# What this task involves:
Copy from the first line below down to and including the line with "Draw a box around". Skip the pictures.

# Material provided:
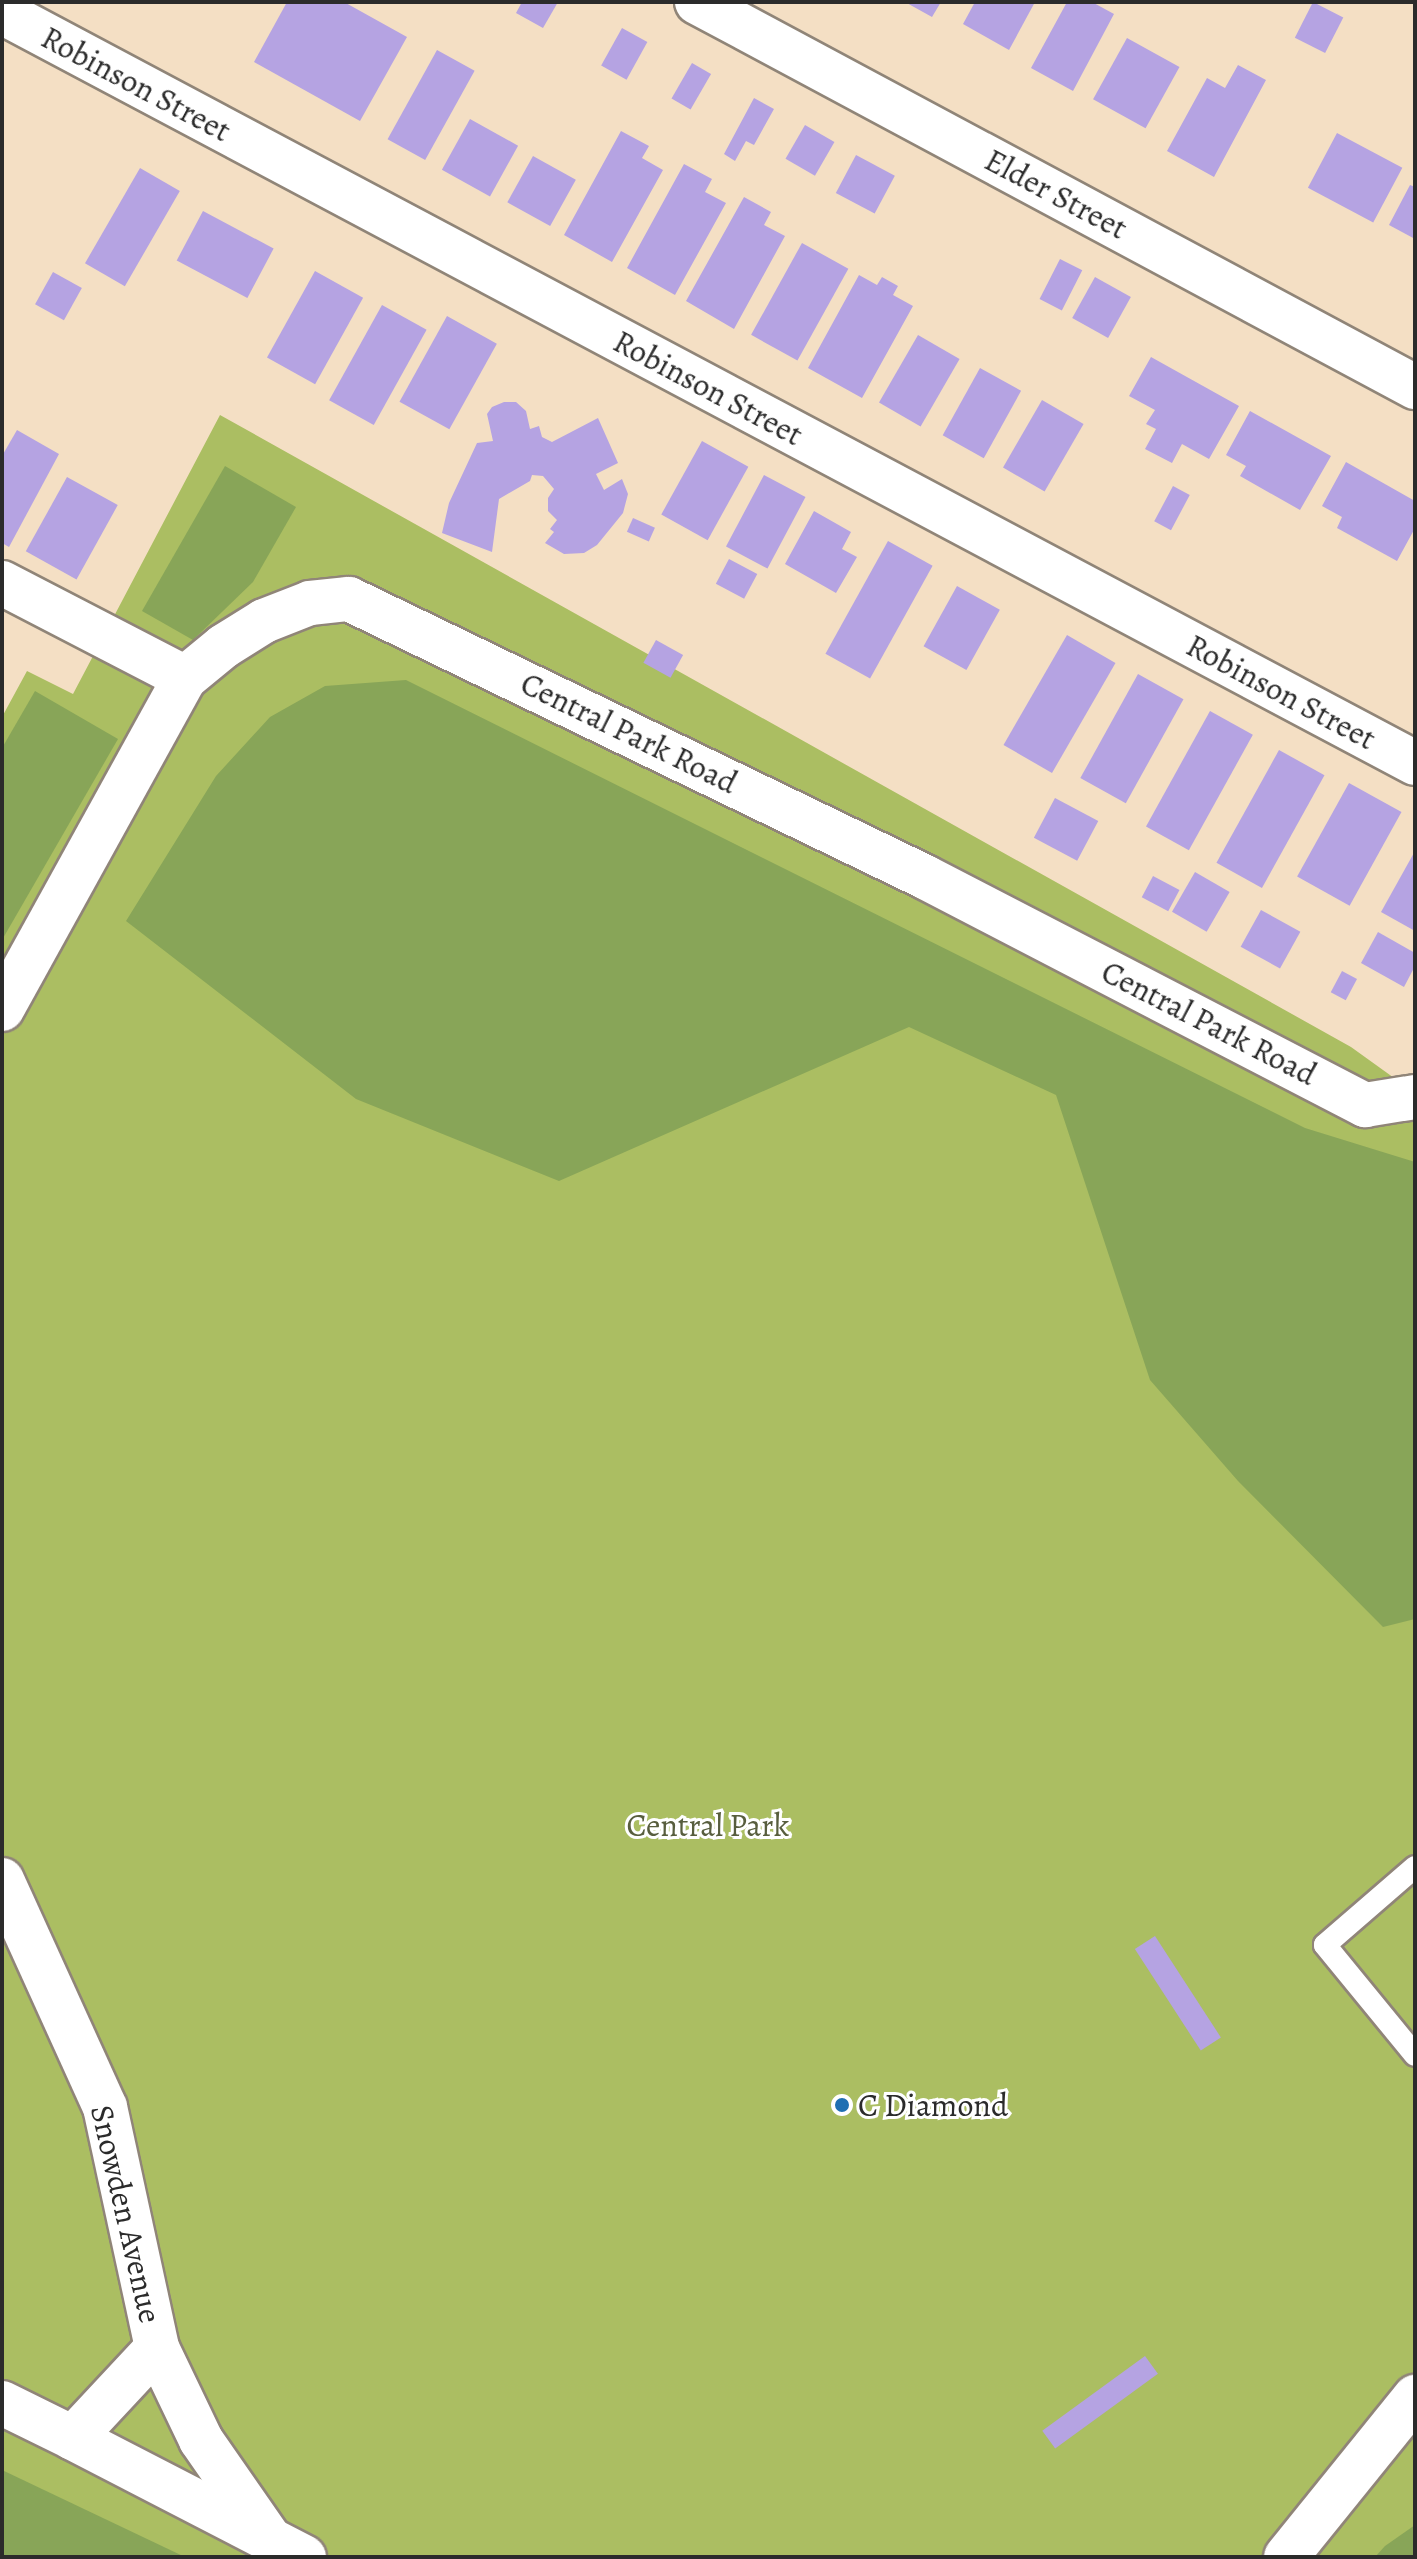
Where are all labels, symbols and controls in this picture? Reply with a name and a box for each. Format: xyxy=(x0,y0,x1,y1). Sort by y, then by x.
street label: Robinson Street xyxy=(35,18,237,150)
street label: Elder Street xyxy=(978,141,1134,247)
street label: Robinson Street xyxy=(607,322,809,454)
street label: Robinson Street xyxy=(1180,626,1382,758)
street label: Central Park Road xyxy=(515,664,743,802)
street label: Central Park Road xyxy=(1095,952,1323,1094)
park label: Central Park xyxy=(627,1806,789,1844)
place label: C Diamond xyxy=(858,2086,1008,2124)
marker: C Diamond xyxy=(833,2096,851,2114)
street label: Snowden Avenue xyxy=(82,2101,170,2327)

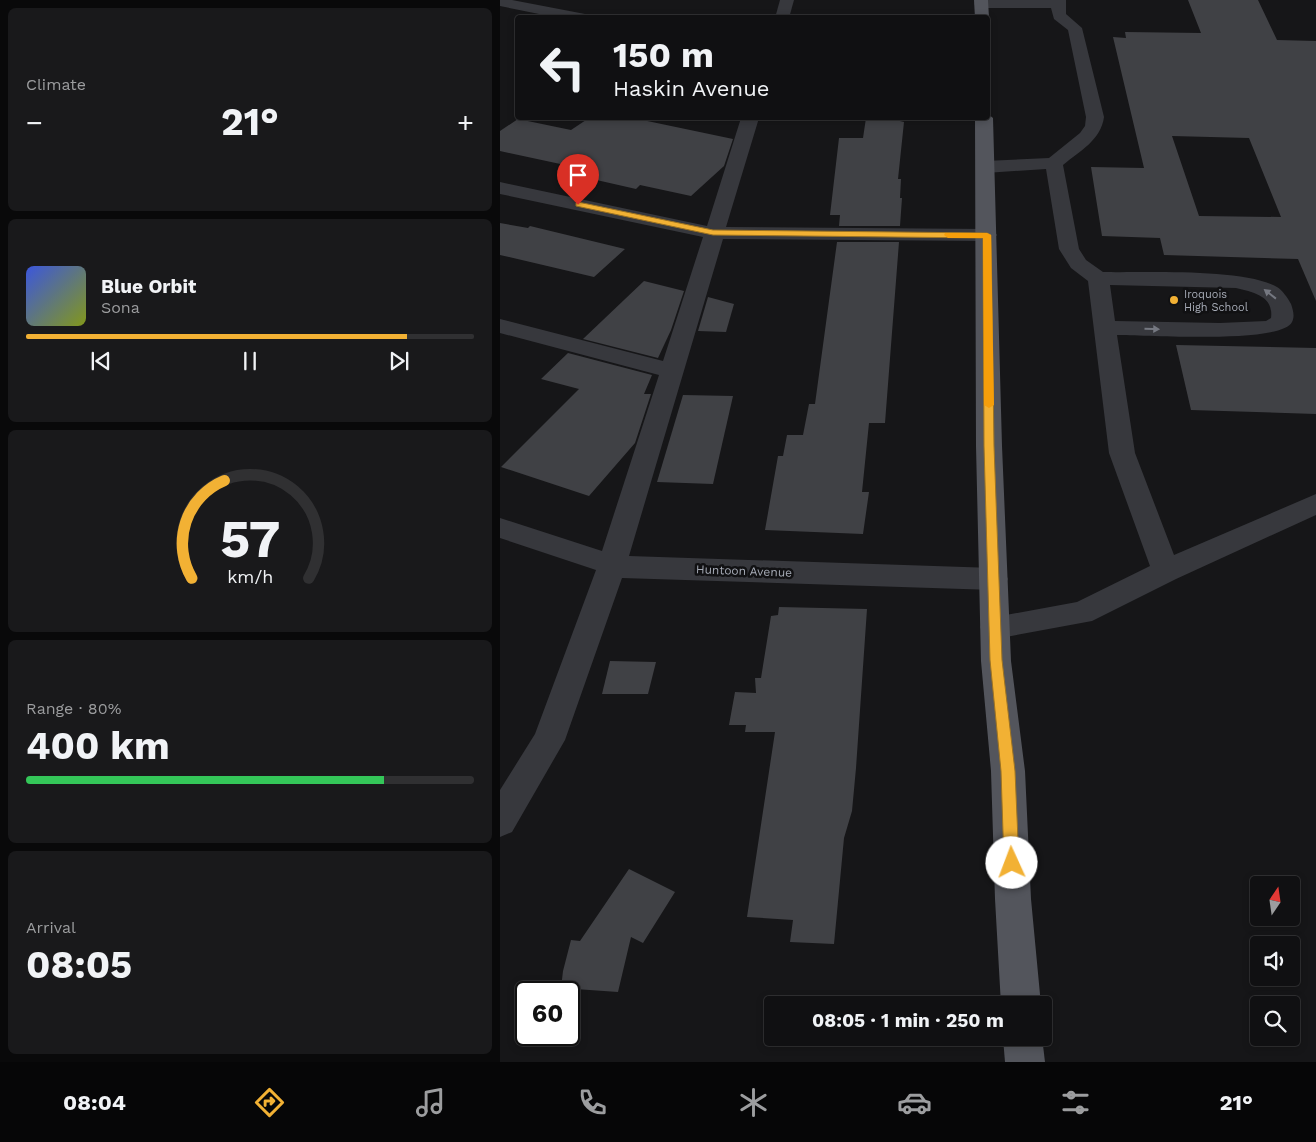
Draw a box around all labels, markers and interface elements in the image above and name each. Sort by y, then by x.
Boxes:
text: 150 m [613,34,714,76]
icon: left [530,35,595,100]
text: Climate [26,75,86,94]
text: Haskin Avenue [613,76,769,101]
text: 21° [221,100,279,144]
text: − [26,106,43,139]
text: + [457,106,474,139]
pin [557,154,599,205]
icon: arrive [564,161,592,189]
text: Blue Orbit [101,275,196,298]
place label: Iroquois High School [1184,288,1249,314]
one-way arrow [1264,289,1277,300]
marker: Iroquois High School [1168,294,1180,306]
text: Sona [101,298,140,317]
one-way arrow [1145,325,1161,333]
icon: previous [87,347,115,375]
icon: pause [236,347,264,375]
icon: next [385,347,413,375]
text: 57 [220,509,280,570]
street label: Huntoon Avenue [696,562,792,580]
text: km/h [227,566,273,587]
text: Range · 80% [26,699,121,718]
text: 400 km [26,724,170,768]
position arrow [985,836,1037,888]
north arrow [1250,876,1300,926]
map controls [1250,876,1300,1046]
text: Arrival [26,918,76,937]
button: sound [1250,936,1300,986]
text: 08:05 [26,943,132,987]
speed limit sign: 60 [515,981,580,1046]
button: search [1250,996,1300,1046]
text: 08:05 · 1 min · 250 m [812,1009,1004,1032]
icon: directions [252,1085,287,1120]
icon: music [413,1085,448,1120]
icon: phone [575,1085,610,1120]
icon: climate [736,1085,771,1120]
icon: car [897,1085,932,1120]
icon: filters [1058,1085,1093,1120]
text: 08:04 [63,1090,126,1115]
text: 21° [1219,1090,1253,1115]

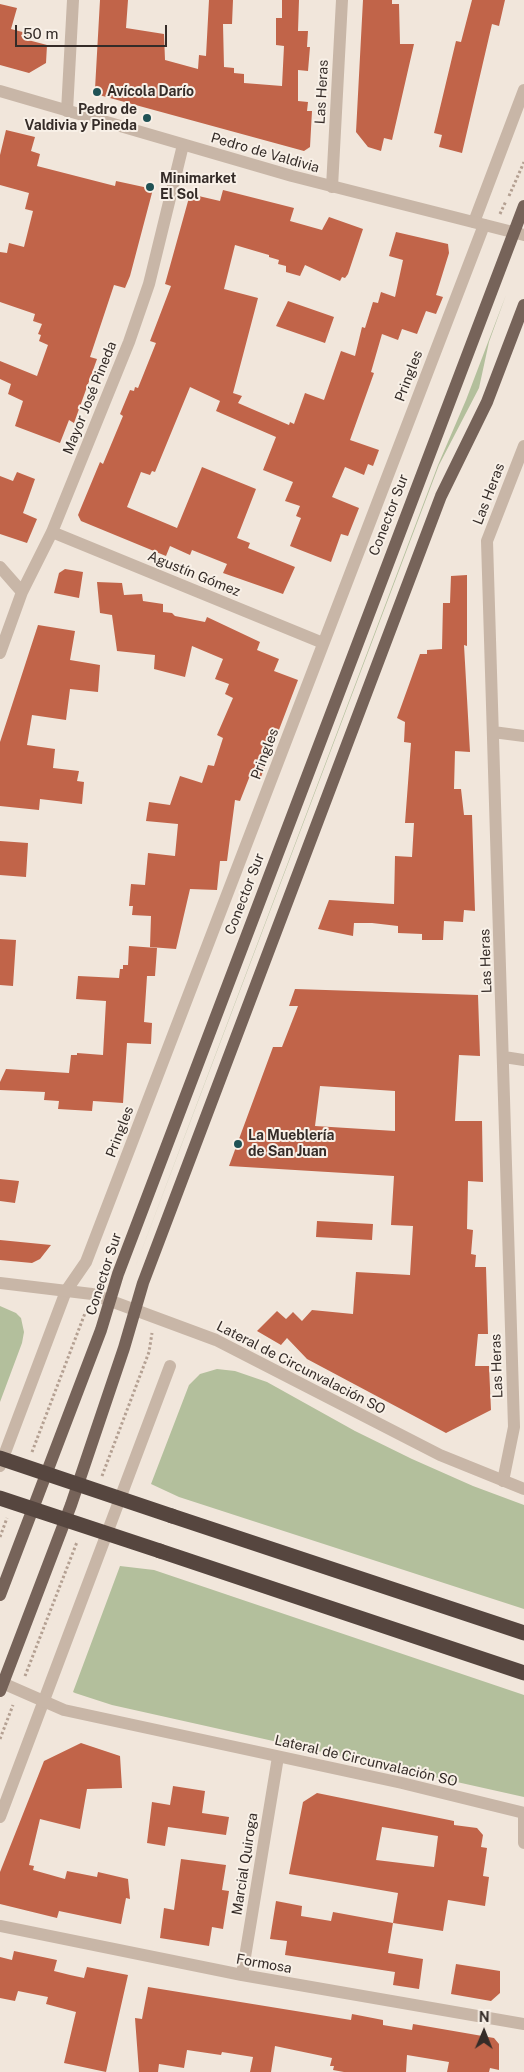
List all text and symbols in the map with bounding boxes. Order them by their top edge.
scale bar [18,15,170,47]
text: 50 m [23,25,58,42]
street label: Las Heras [312,59,332,125]
place label: Avícola Darío [107,84,194,100]
marker: Avícola Darío [91,86,103,98]
place label: Pedro de Valdivia y Pineda [25,102,137,134]
marker: Pedro de Valdivia y Pineda [141,112,153,124]
street label: Pedro de Valdivia [209,129,321,177]
place label: Minimarket El Sol [160,171,236,203]
marker: Minimarket El Sol [144,181,156,193]
street label: Mayor José Pineda [60,339,120,457]
street label: Pringles [392,348,426,404]
street label: Las Heras [470,461,508,527]
street label: Conector Sur [366,472,412,558]
street label: Agustín Gómez [145,548,243,600]
street label: Pringles [248,726,282,782]
street label: Conector Sur [222,851,268,937]
street label: Las Heras [476,928,496,994]
street label: Pringles [103,1104,137,1160]
place label: La Mueblería de San Juan [248,1128,334,1160]
marker: La Mueblería de San Juan [232,1138,244,1150]
street label: Conector Sur [83,1231,125,1317]
street label: Lateral de Circunvalación SO [214,1318,388,1418]
street label: Las Heras [487,1333,507,1399]
street label: Lateral de Circunvalación SO [273,1732,459,1790]
street label: Marcial Quiroga [229,1812,261,1916]
street label: Formosa [235,1951,293,1977]
north arrow [459,2007,509,2057]
text: N [479,2009,490,2025]

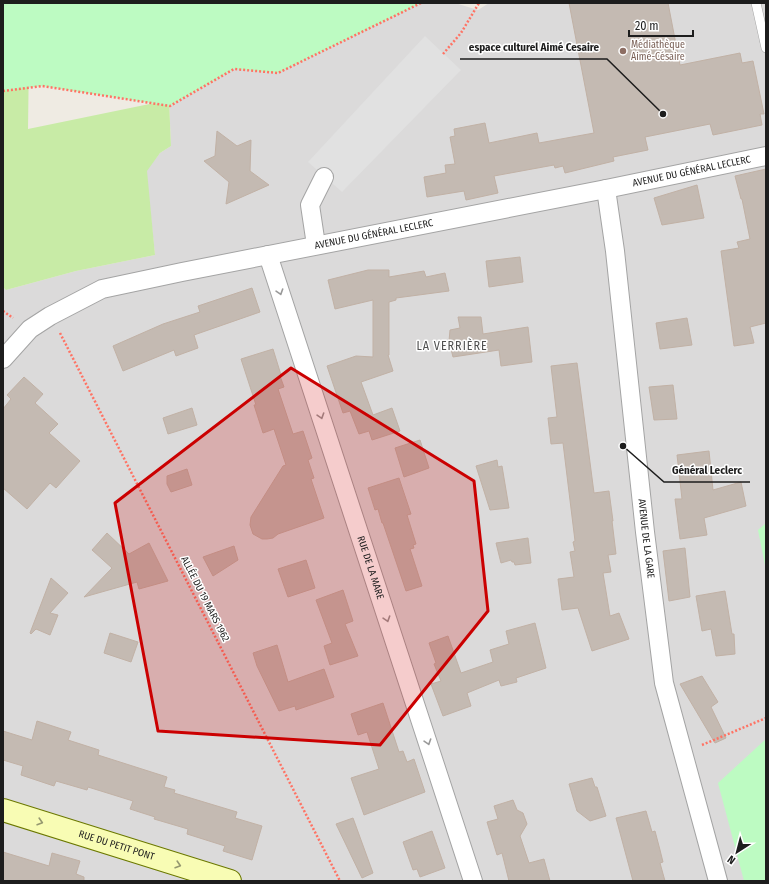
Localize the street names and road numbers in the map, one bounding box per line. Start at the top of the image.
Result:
street label: AVENUE DU GÉNÉRAL LECLERC [631,153,752,189]
street label: AVENUE DU GÉNÉRAL LECLERC [314,217,434,252]
street label: AVENUE DE LA GARE [636,498,657,579]
street label: RUE DE LA MARE [354,535,386,601]
street label: ALLÉE DU 19 MARS 1962 [178,553,234,644]
street label: RUE DU PETIT PONT [77,828,156,863]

# Task response:
Where are all labels, symbols and controls in this picture? Reply with a name and a box for each. Format: xyxy=(x0,y0,x1,y1). Sort by y, then by x.
street label: Robinson Street xyxy=(35,18,237,150)
street label: Elder Street xyxy=(978,141,1134,247)
street label: Robinson Street xyxy=(607,322,809,454)
street label: Robinson Street xyxy=(1180,626,1382,758)
street label: Central Park Road xyxy=(515,664,743,802)
street label: Central Park Road xyxy=(1095,952,1323,1094)
park label: Central Park xyxy=(627,1806,789,1844)
place label: C Diamond xyxy=(858,2086,1008,2124)
marker: C Diamond xyxy=(833,2096,851,2114)
street label: Snowden Avenue xyxy=(82,2101,170,2327)

Draw a box around all labels, markers and interface elements in the image above and name each. Sort by y, then by x.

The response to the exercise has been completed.